Que EEUU está polarizado y que eso propicia elecciones sumamente reñidas está fuera de discusión. Más arriesgado resulta aseverar el motivo. He aquí unas cuantas hipótesis

Foto: Un votante de Trump se encara con un manifestante durante un evento de campaña, que finalmente fue cancelado, en la Universidad de Illinois, Chicago (Reuters).
Un votante de Trump se encara con un manifestante durante un evento de campaña, que finalmente fue cancelado, en la Universidad de Illinois, Chicago (Reuters).

Las elecciones presidenciales de 1988, que enfrentaron al vicepresidente George H.W. Bush con el gobernador de Massachusetts, Michael Dukakis, fueron las últimas en las que el ganador se impuso por goleada al perdedor. No fue una barrida abrumadora, como las que habían conseguido Nixon frente a McGovern en 1972 o Reagan frente a Mondale en 1984, pero sí una victoria concluyente, indiscutible y desahogada, tanto en votos populares como en el Colegio Electoral.

En realidad, Dukakis apenas se impuso en un puñado de estados del este de gran tradición liberal -en el sentido estadounidense del término, es decir, progresista- como Nueva York o Massachusetts, junto a otros pocos estados vecinos de los grandes lagos (Wisconsin, Minnesota) y otros dos de la costa oeste, como Washington y Oregón. De hecho, fue la última vez que el estado más populoso del país, California, se decantó por el candidato presidencial del Partido Republicano.

Por aquel entonces, los analistas llegaron a la conclusión prácticamente unánime de que, si el Partido Demócrata quería volver a conquistar la Casa Blanca, no tendría más remedio que ponerse en manos de un nativo del sur del país. Al fin y al cabo, en las seis elecciones celebradas a lo largo de los últimos 20 años, el único triunfo del partido había corrido a cargo de Jimmy Carter, gobernador de Georgia.

**********

* [ENUNCIADO] Según el pasaje citado, ¿en qué elecciones presidenciales votó California por última vez por el candidato del Partido Republicano?

* [MATERIAL]
**********

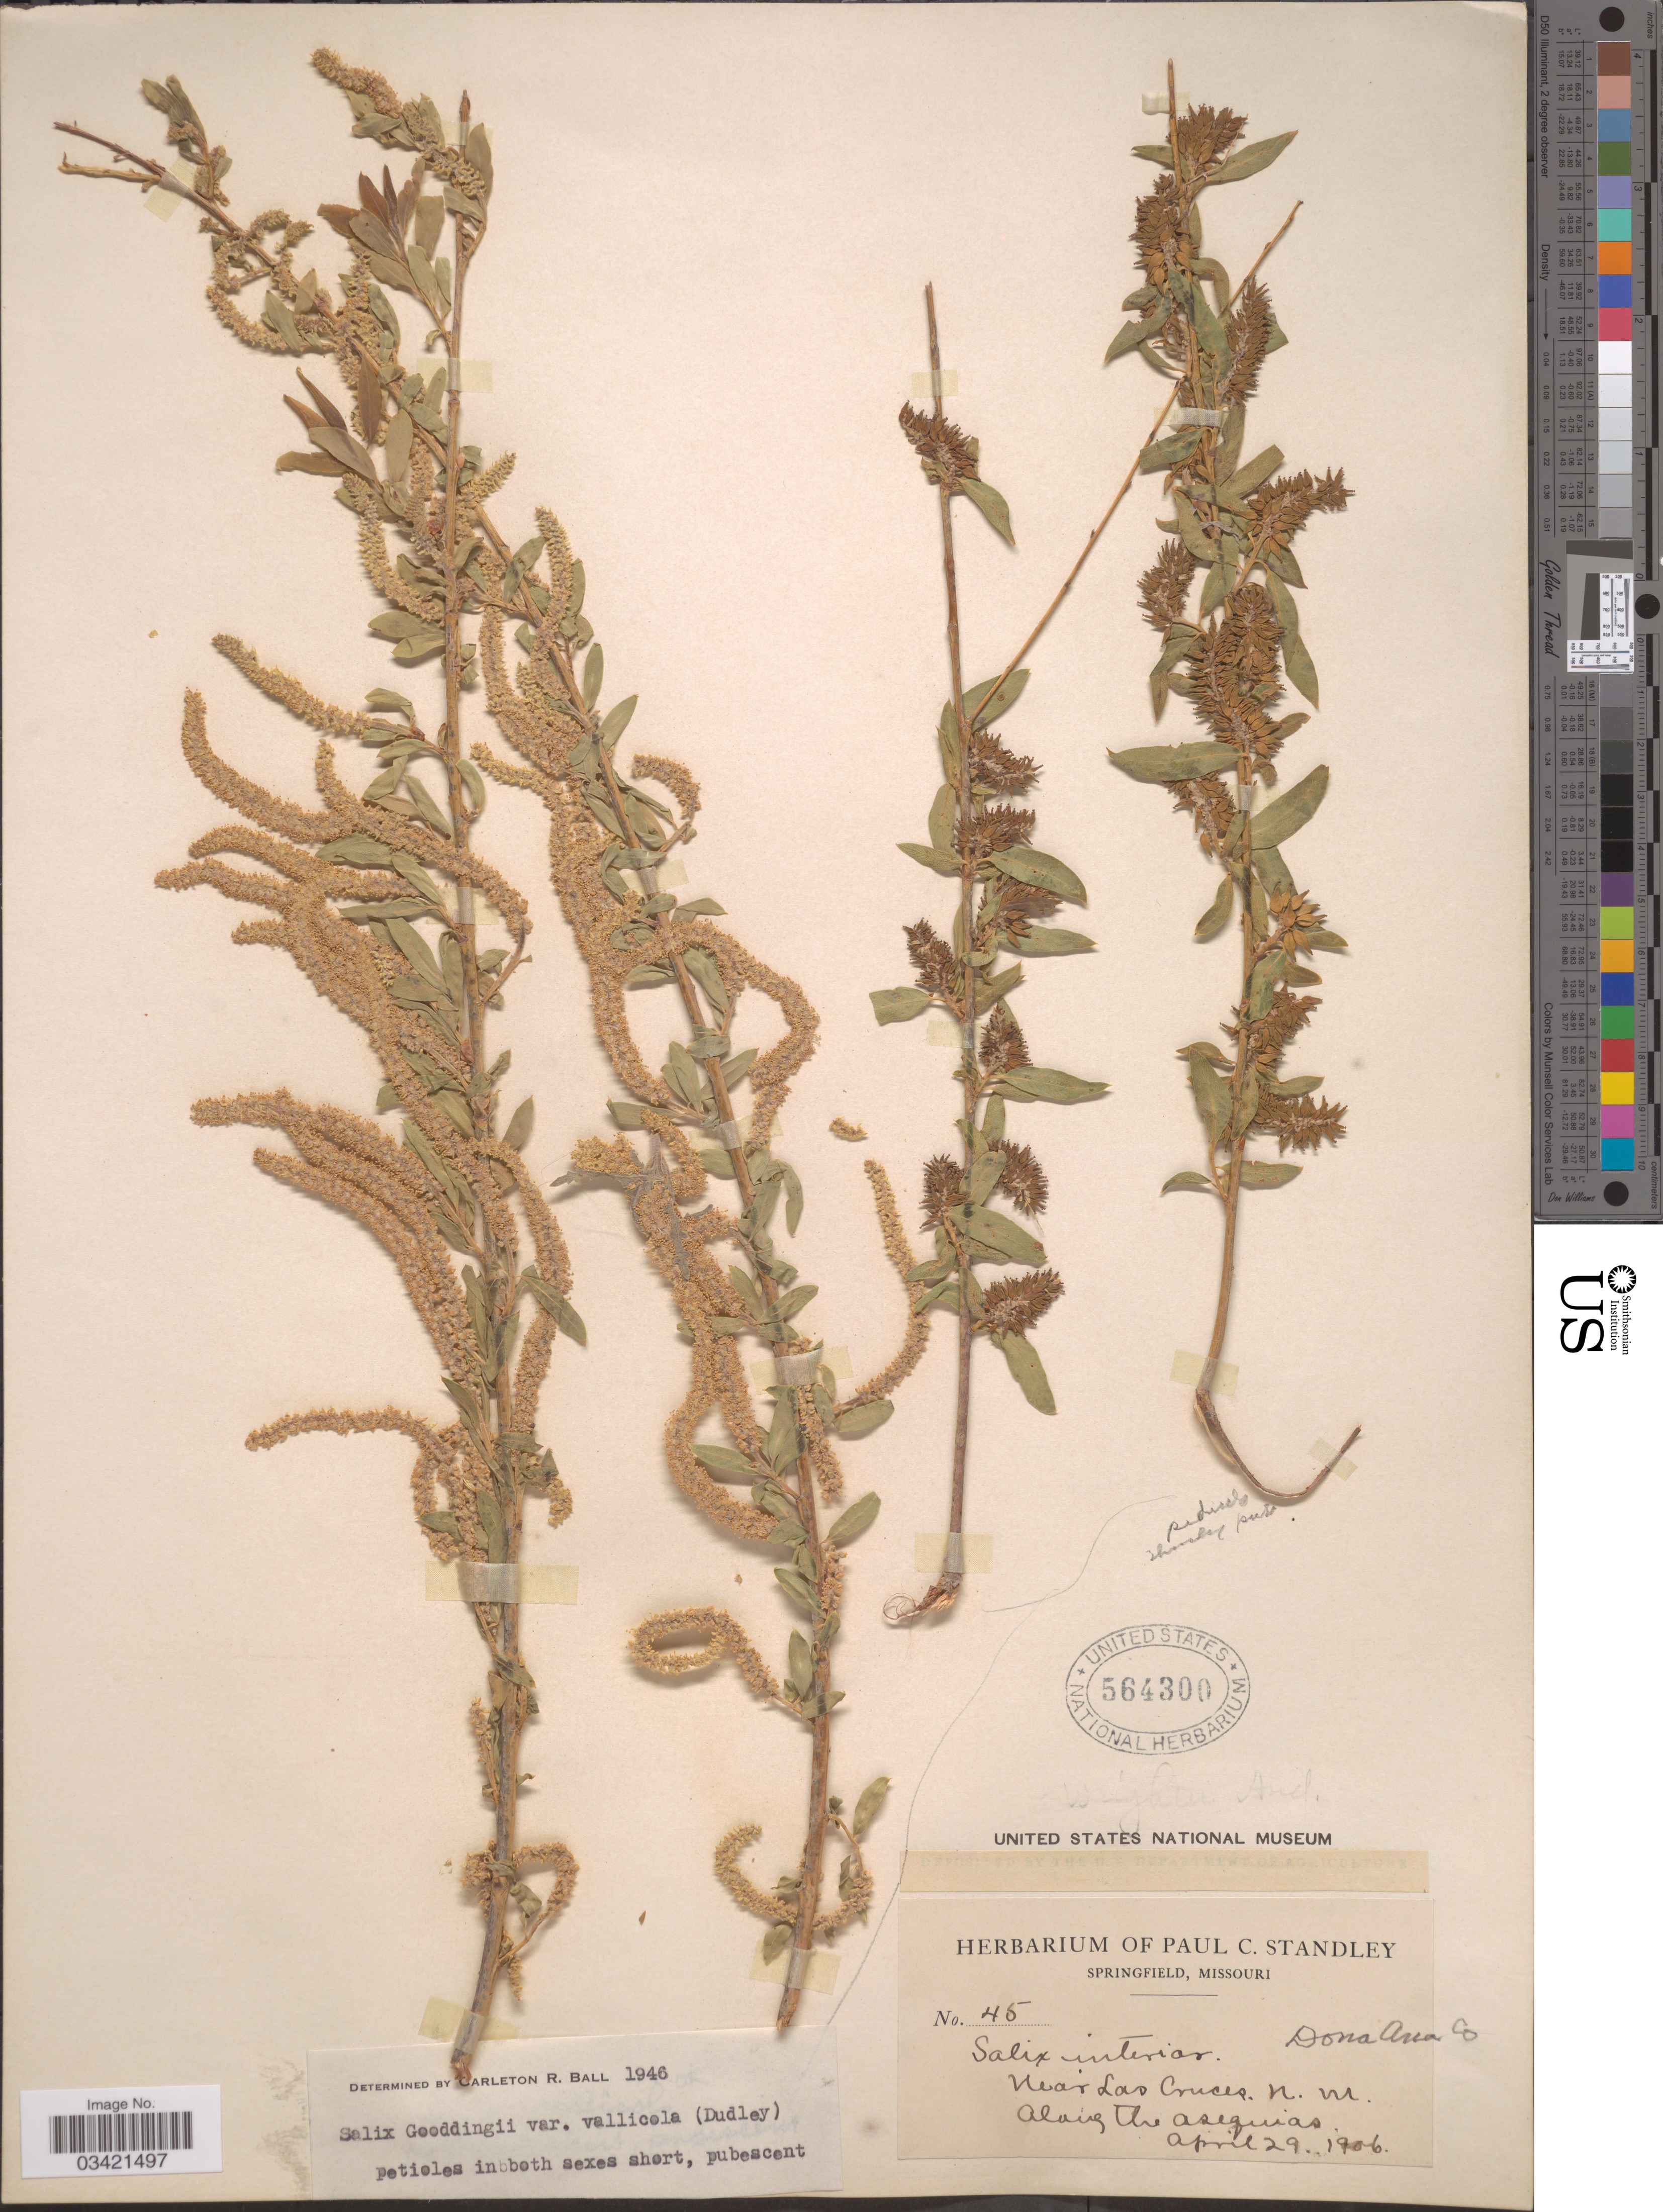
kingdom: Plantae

**********

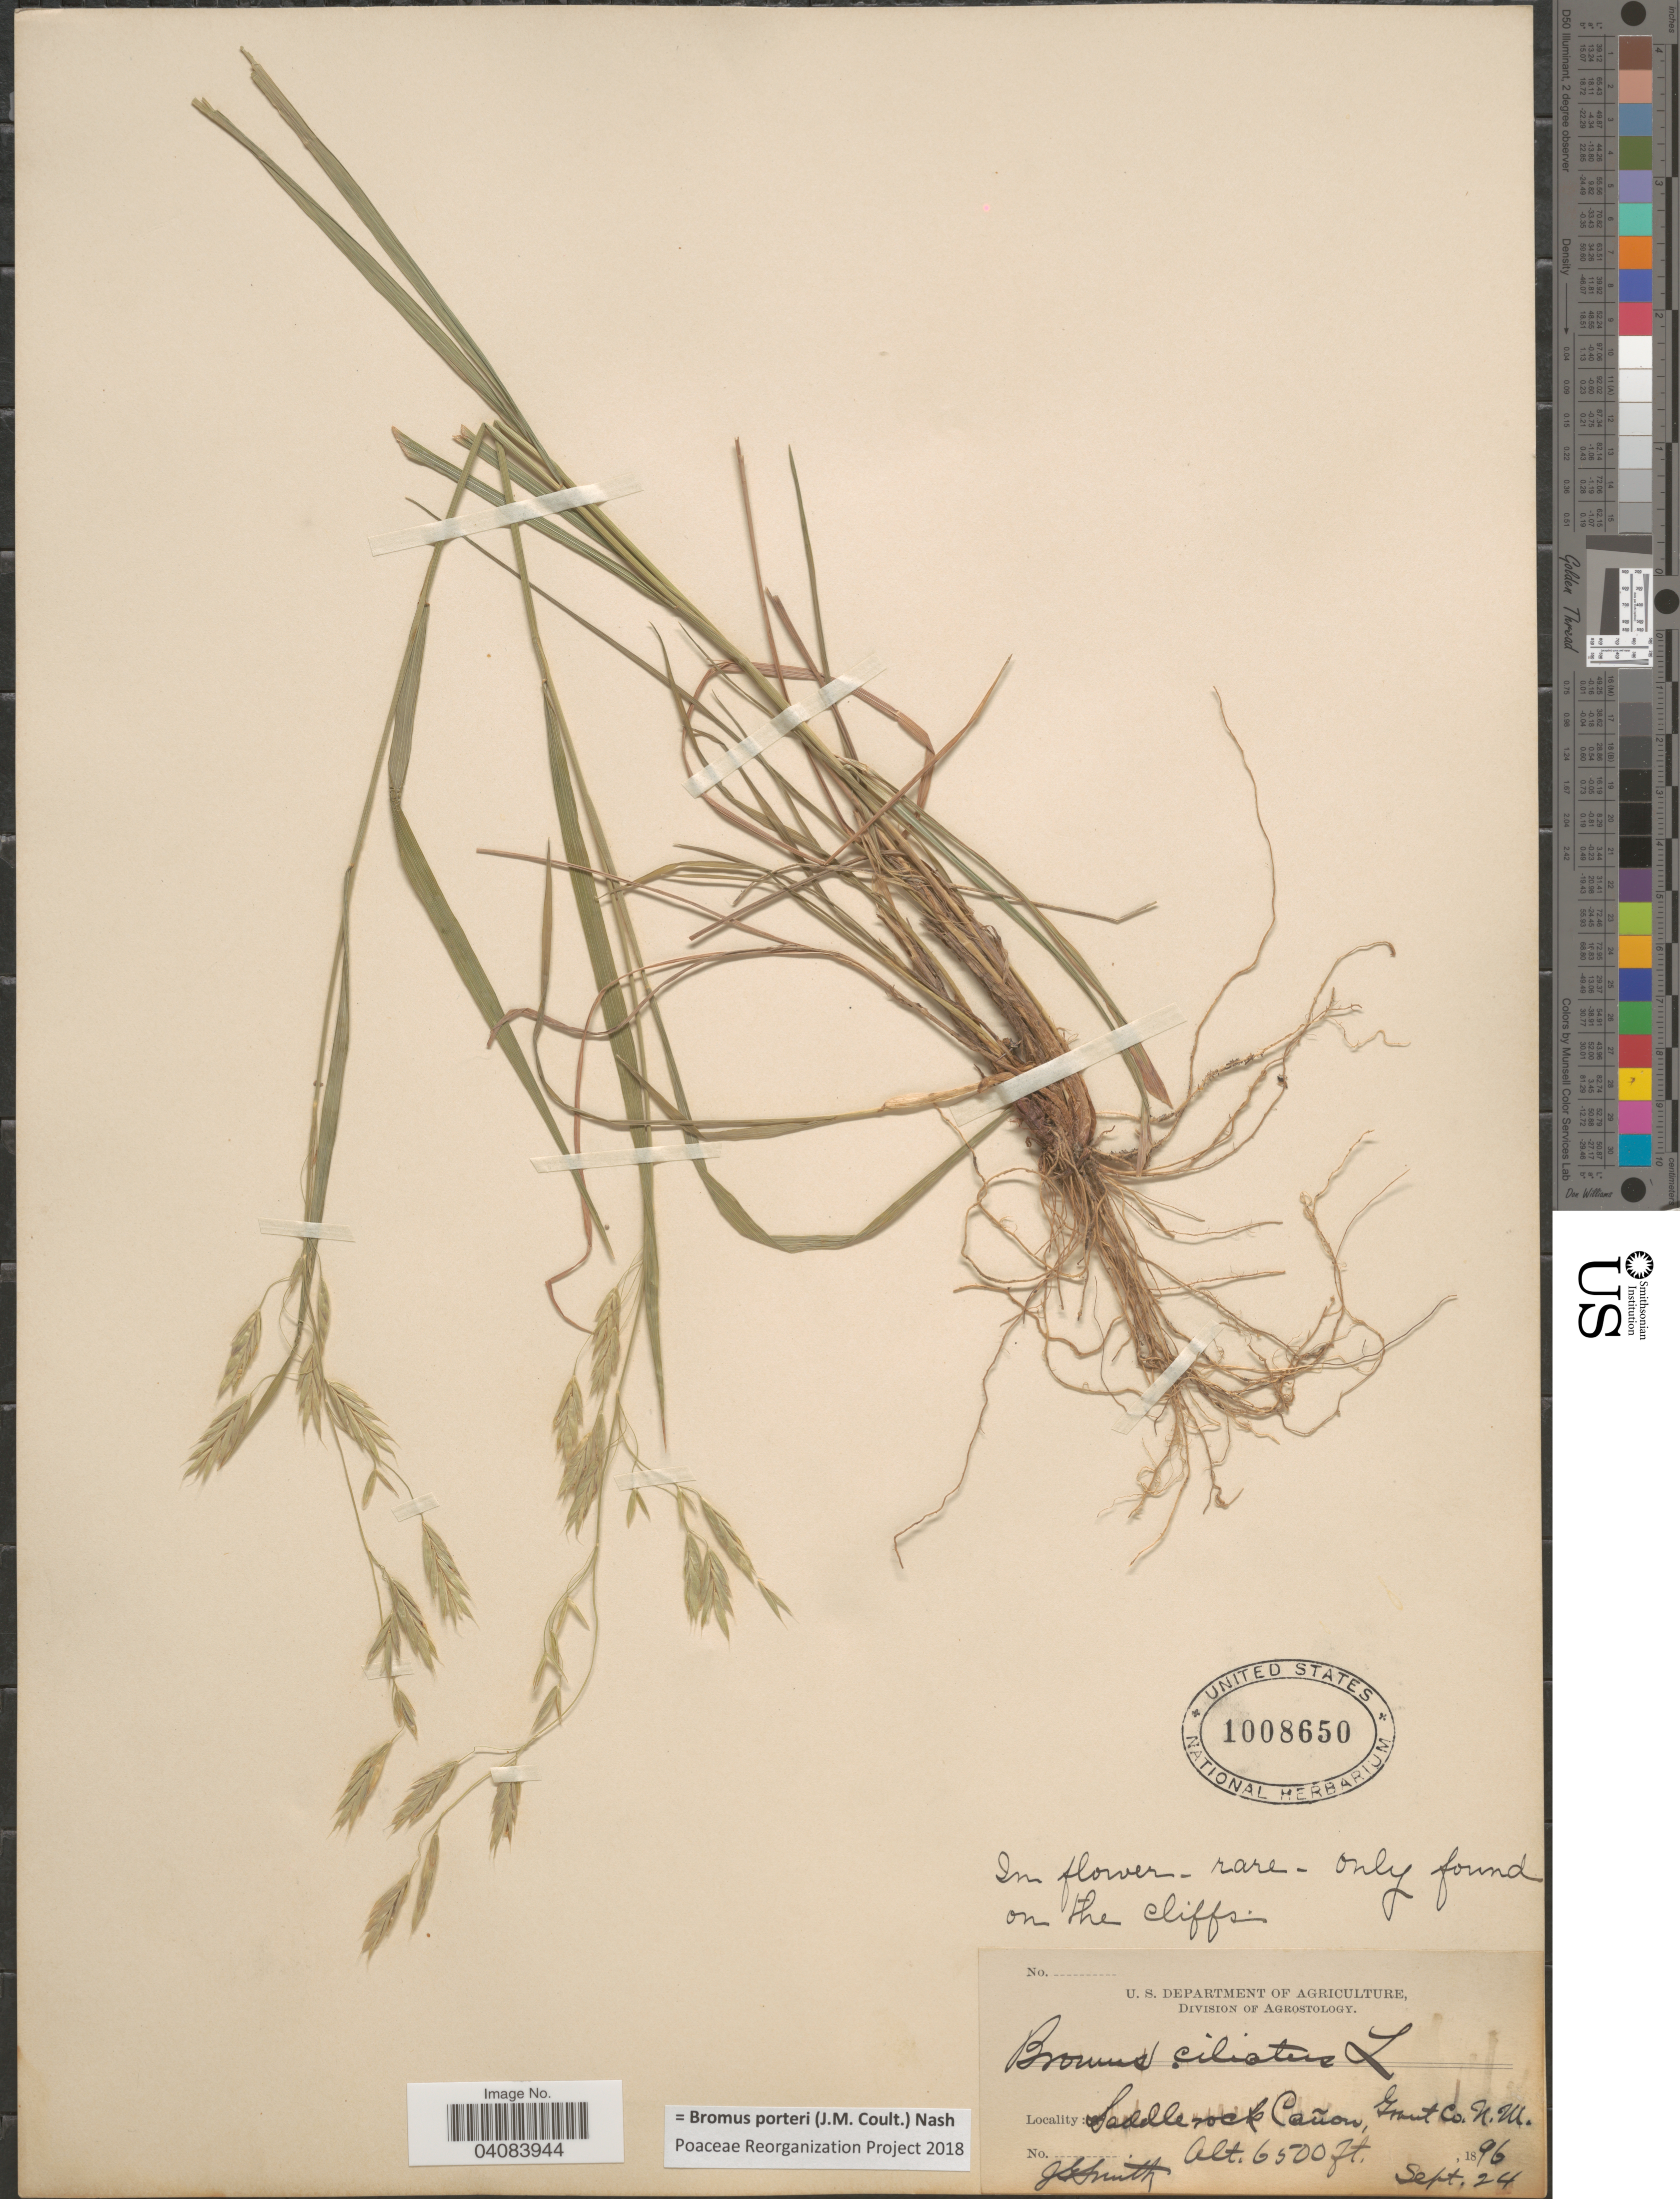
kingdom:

**********

* [RESPUESTA DEL EJERCICIO] En las elecciones presidenciales de 1988, que enfrentaron a George H.W. Bush con Michael Dukakis.